▸ **Text for analysis**
▽

A long-term study of 89,835 Canadian women found that mammograms did not significantly reduce deaths from breast cancer.

The latest study to reach this conclusion was published this week in BMJ, the British Medical Journal, and involved data from the Canadian National Breast Screening Study. In 1980, 89,835 Canadian women, from 40 to 59 years old, were divided into two groups; one received annual mammograms for five years and the other did not.

After 25 years, the breast-cancer mortality rates of women who received mammograms and those who did not were virtually identical. The study also found that more than one in five women diagnosed with cancer because of a mammogram were “overdiagnosed”; that is, the abnormality detected by the mammogram, if left untreated, would never have compromised the woman’s health. These overdiagnosed women thus received treatment–including surgery, radiation and chemotherapy–that they did not need.

The researchers conclude that “annual mammography does not result in a reduction in breast cancer specific mortality for women aged 40-59 beyond that of physical examination alone or usual care in the community. The data suggest that the value of mammography screening should be reassessed.”

An editorial in the BMJ notes that the risks and benefits of mammograms are similar to those of the prostate specific antigen (PSA) test for prostate cancer, which has been shown to have marginal value. (The inventor of the PSA test has called it a “profit-driven public health disaster.”) The BMJ editorial urges health-care providers to “reconsider priorities and recommendations for mammography screening and other medical interventions.”

The editorial adds, “This is not an easy task, because governments, research funders, scientists, and medical practitioners may have vested interests in continuing activities that are well established.”

Indeed. In her typically sharp report on the new mammogram study, veteran New York Times reporter Gina Kolata warns: “The findings will not lead to any immediate change in guidelines for mammography, and many advocates and experts will almost certainly dispute the idea that mammograms are on balance useless, or even harmful.”

△

▸ **Information**
▽

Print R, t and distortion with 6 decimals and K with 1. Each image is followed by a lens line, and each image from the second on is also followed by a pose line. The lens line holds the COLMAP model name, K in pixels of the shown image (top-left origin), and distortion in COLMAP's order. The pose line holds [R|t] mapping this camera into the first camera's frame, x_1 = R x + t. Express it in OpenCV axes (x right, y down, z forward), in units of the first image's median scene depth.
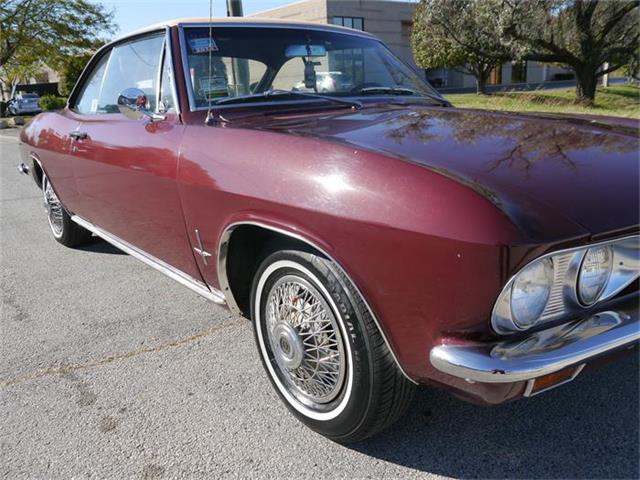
lens RADIAL K [[529.1, 0, 323.0], [0, 529.1, 242.1], [0, 0, 1]] dist [-0.053771, 0.042166]
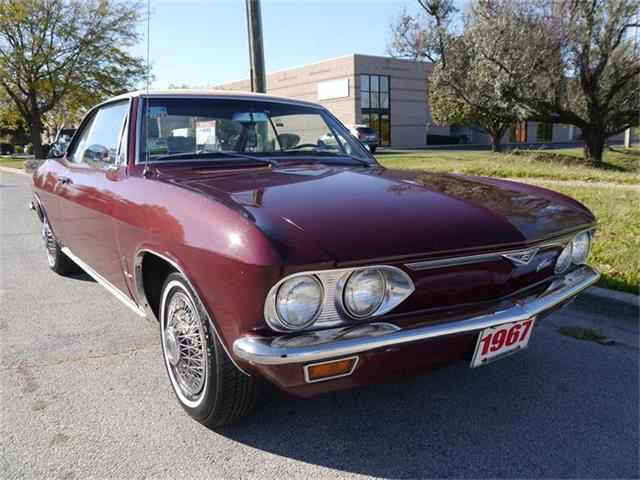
lens RADIAL K [[529.1, 0, 323.0], [0, 529.1, 242.1], [0, 0, 1]] dist [-0.053771, 0.042166]
pose [[0.997782, 0.038980, -0.053953, 0.074559], [-0.043842, 0.994784, -0.092097, 0.009074], [0.050082, 0.094258, 0.994287, -0.059113]]
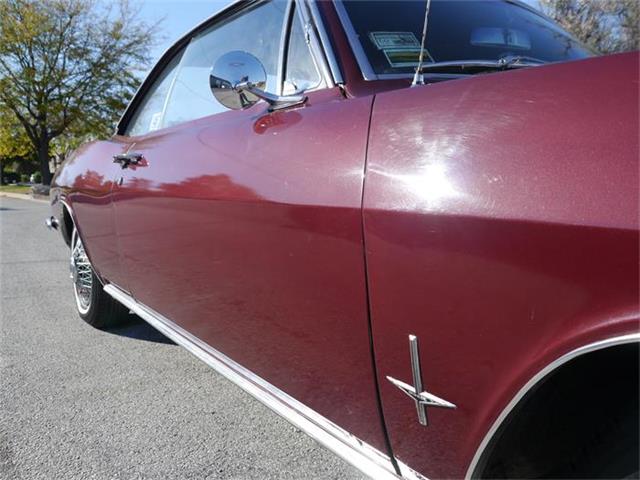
lens RADIAL K [[529.1, 0, 323.0], [0, 529.1, 242.1], [0, 0, 1]] dist [-0.053771, 0.042166]
pose [[0.997339, 0.040300, -0.060752, -0.068445], [-0.049040, 0.987463, -0.150038, -0.007104], [0.053944, 0.152618, 0.986812, 0.145367]]
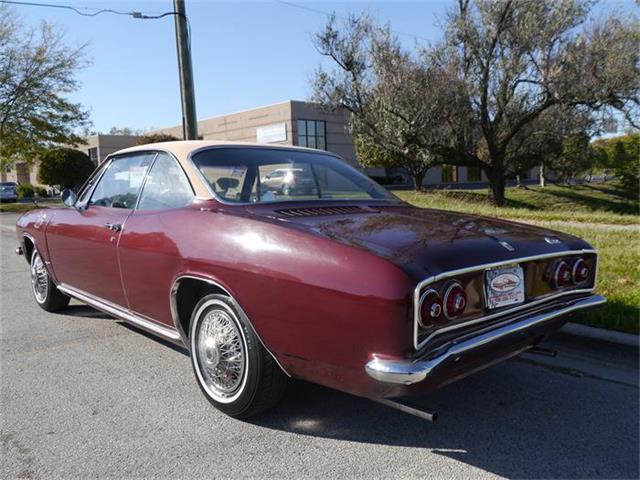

△

▸ **Your tasks**
1. Copy the passage of the mammogram study text word for word, beginning at the words "A long-term study" and stopping after "other did not.".
2. Continue the text about the mammogram study from where it stops.

▸ **Answer list**
1.
A long-term study of 89,835 Canadian women found that mammograms did not significantly reduce deaths from breast cancer.

The latest study to reach this conclusion was published this week in BMJ, the British Medical Journal, and involved data from the Canadian National Breast Screening Study. In 1980, 89,835 Canadian women, from 40 to 59 years old, were divided into two groups; one received annual mammograms for five years and the other did not.

2.
In a previous column, I note that the “medical-testing epidemic” helps explain why Americans pay far more for health care than people in any other nation while getting relatively poor care. I blame over-testing in the U.S. on the “fee for service” model of American medicine, under which physicians are compensated for the quantity rather than quality of their care. Physicians thus have an economic incentive to prescribe tests and treatments even when they may not be needed. Physicians also over-prescribe tests and treatments to protect themselves from malpractice suits.

Here are several ideas for curbing the testing epidemic: First, the fee-for-service model should be replaced with a different compensation scheme—perhaps one that gives physicians a flat salary with bonuses for improved patient outcomes. Second, malpractice laws should be revised so that doctors don’t prescribe tests simply to avoid lawsuits. Third, we need more reliable studies—carried out by researchers with no conflicts of interest—into the efficacy of tests for cancer and other disorders.

But ultimately, the responsibility for ending the testing epidemic comes down to consumers, who too often submit to—and even demand–tests that have negligible value. Our fear of cancer, in particular, seems to make us irrational. When faced with evidence that PSA tests and mammograms save very few lives, especially considering their risks and costs, many people say, in effect, “I don’t care. I don’t want to be that one person in a million who dies of cancer because I didn’t get tested.” Until this attitude changes, the medical-testing epidemic won’t end.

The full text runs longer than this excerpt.